VIRGINIA BEACH — Dozens of servicemen and women with Post Traumatic Stress Syndrome are getting gentle support from some special four-legged therapists.
EQUI-KIDS, which is best known for supporting special needs children and adults, created EQUI-VETS three years ago to help service members wounded in the line of duty.
The program is in place to help heal the scars you can’t see — including depression and anxiety.
26-year-old Mark Barnes says he is one with his horse, Gator, both physically and mentally, which for a post traumatic stress disorder patient feels miraculous.
‘I can’t explain it. It’s the fact that we have trust between one another. The fact that he meets me at the gate when I come in. Gator doesn’t do that for anyone else,’ said Barnes.
During his 2011 deployment to Afghanistan, Mark was shot in the hand. Still, he says it was the previous deployments that causes his pain. Those are the deployments when he lost his closest friends. He counts them up quietly and says, ‘a total of nine.’ One of those men was his best friend.
He explains that he still sends flowers to this friend’s wife on the day of their wedding anniversary in honor of his buddy.
He says he can talk to his horse much better than he can talk to his doctors.
‘Doctors, who likes doctors?’ Not Mark Barnes, but he does love horses.
Back in the stables, Brown Cornwell brushes big Sadie, who rode into his nightmare and rescued him from his anxiety.
‘I was electrocuted while working on base in South Korea.
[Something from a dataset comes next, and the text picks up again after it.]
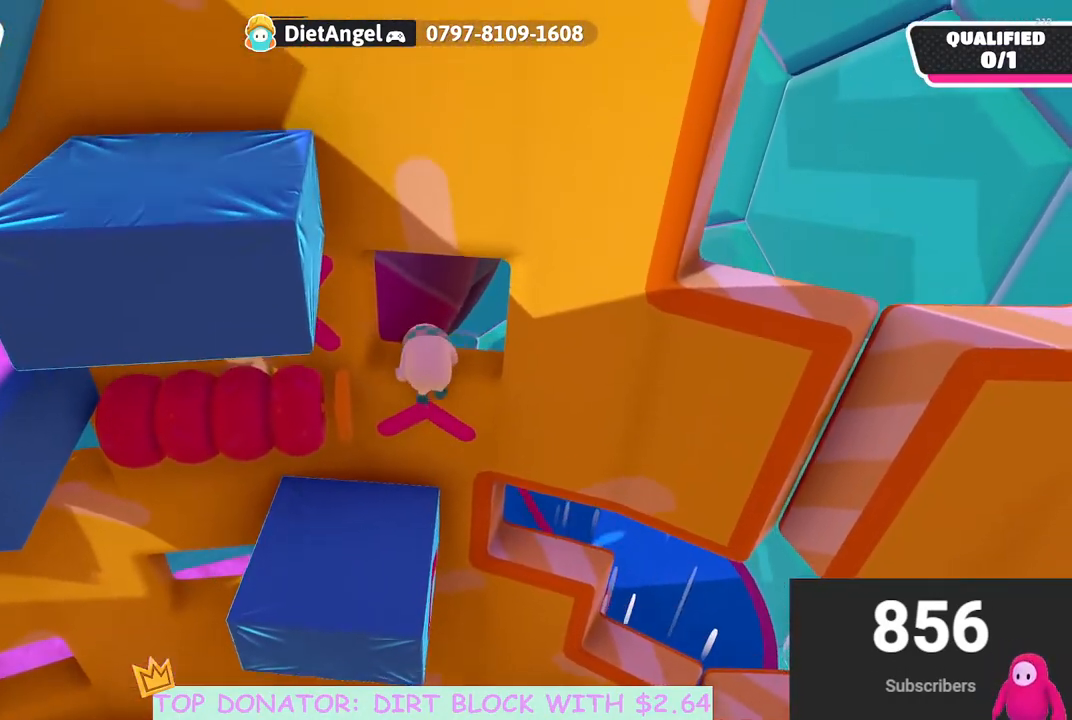
{"buttons": [], "left_stick": "right", "right_stick": "center", "events": [[283, "left_stick", "right"], [300, "right_stick", "down-left"], [500, "right_stick", "center"]]}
There was a bad storm and I was working on power lines when they snapped and struck me twice- 13,800 volts,’ said Cornwell.
That scenario replayed in his head daily for years, until two years ago, when the dream stopped the first night he worked with Sadie.
‘Brown was able to walk Sadie in between the power lines here at EQUI-KIDS without replaying his event. That was a huge day for him,’ says Jill Haag, director of EQUI-KIDS Therapeutic Riding Center.
She was elated when one of their board members, who is the CFO at Portfolio Recovery Associates, Inc., convinced his company to donate $20,000 to the EQUI-VETS program. The money will sponsor the next class of 20 PTSD and physically injured veterans’ 6-week therapy program.
‘The account had only a couple hundred dollars in it. I couldn’t imagine ending a program in an area that has so many PTSD patients. It’s only two years old and we have so many more people to help,’ said Haag.
Haag explains the horses are effective because they put the veterans in the present moment. The horses mirror the energy and behavior of the rider. She says that exchange manifests into a very peaceful feeling for the riders.
‘We try to match them as best as possible, but the horse will do the rest of the work,’ said Haag.
Both Barnes and Cornwell agree that they’ve never been happier than they are now. They are both at the end of their military career and want to continue working with animals.
In a month, Cornwell will dump the cane he uses to get around and mount his horse.
He’ll be seeing more of Barnes too, who says he’ll work, ‘shoeing the horses.’